Phase shift between joint rotation and actuation reflects dominant forces and predicts muscle activation patterns

During behavior, the work done by actuators on the body can be resisted by the body's inertia, elastic forces, gravity, or viscosity. The dominant forces that resist actuation have major consequences on the control of that behavior. In the literature, features and actuation of locomotion, for example, have been successfully predicted by nondimensional numbers (e.g. Froude number and Reynolds number) that generally express the ratio between two of these forces (gravitational, inertial, elastic, and viscous). However, animals of different sizes or motions at different speeds may not share the same dominant forces within a behavior, making ratios of just two of these forces less useful. Thus, for a broad comparison of behavior across many orders of magnitude of limb length and cycle period, a dimensionless number that includes gravitational, inertial, elastic, and viscous forces is needed.
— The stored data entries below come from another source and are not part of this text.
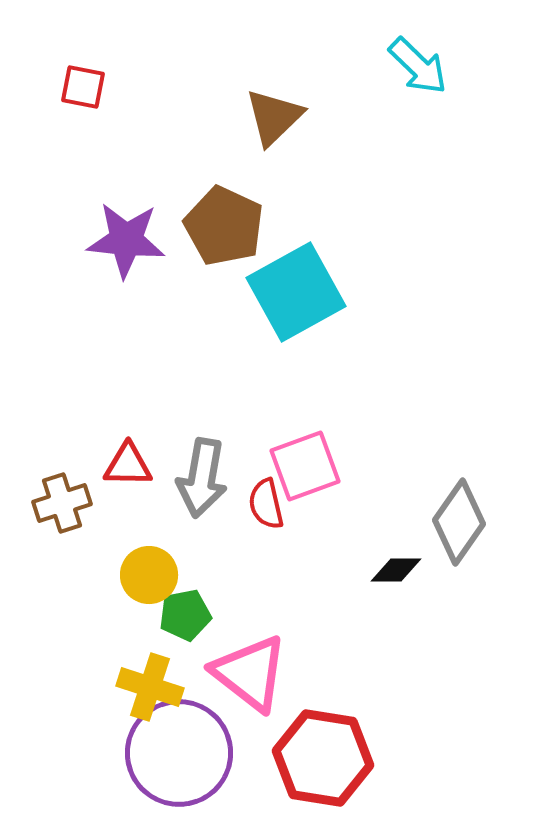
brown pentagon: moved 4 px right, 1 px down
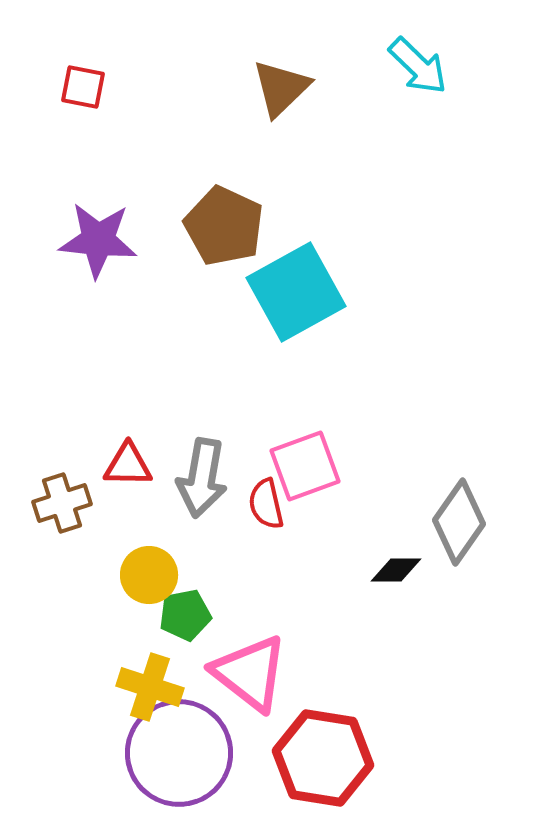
brown triangle: moved 7 px right, 29 px up
purple star: moved 28 px left
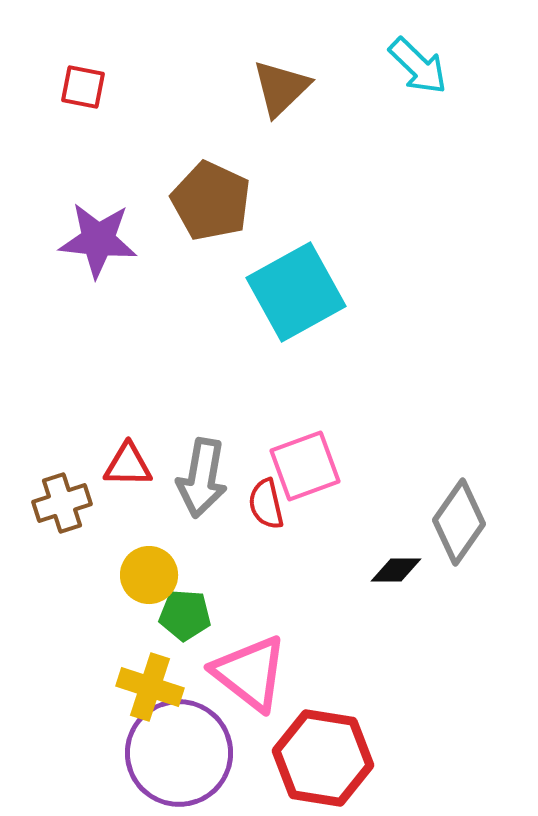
brown pentagon: moved 13 px left, 25 px up
green pentagon: rotated 15 degrees clockwise
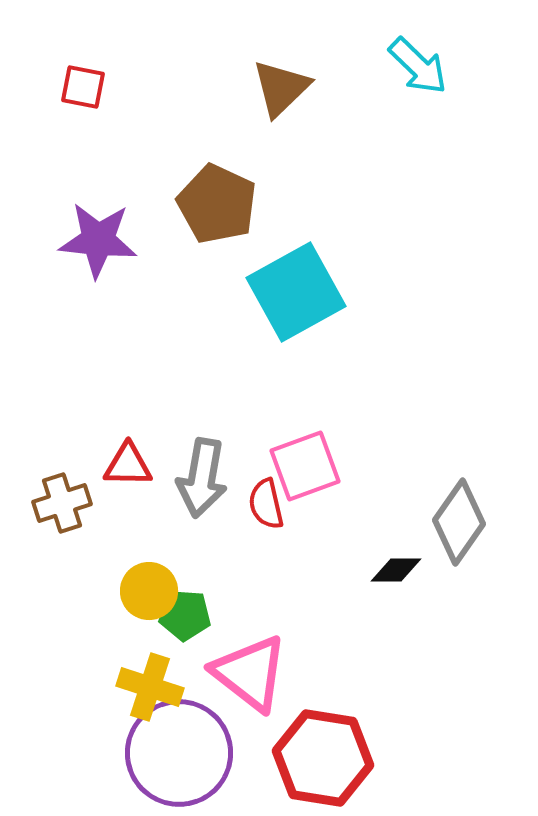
brown pentagon: moved 6 px right, 3 px down
yellow circle: moved 16 px down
This study proposes a nondimensional number that relates these four forces: the phase shift (phi) between the displacement of the limb and the actuator force that moves it. Using allometric scaling laws, phi for terrestrial walking is expressed as a function of the limb length and the cycle period at which the limb steps. Scale-dependent values of phi are used to explain and predict the electromyographic (EMG) patterns employed by different animals as they walk.

Automated summary

This study proposes a new dimensionless number to express the effects of gravitational, inertial, elastic, and viscous forces on behavior control. By combining this number with limb length and cycle period, it can explain and predict the electromyographic patterns of animals during walking.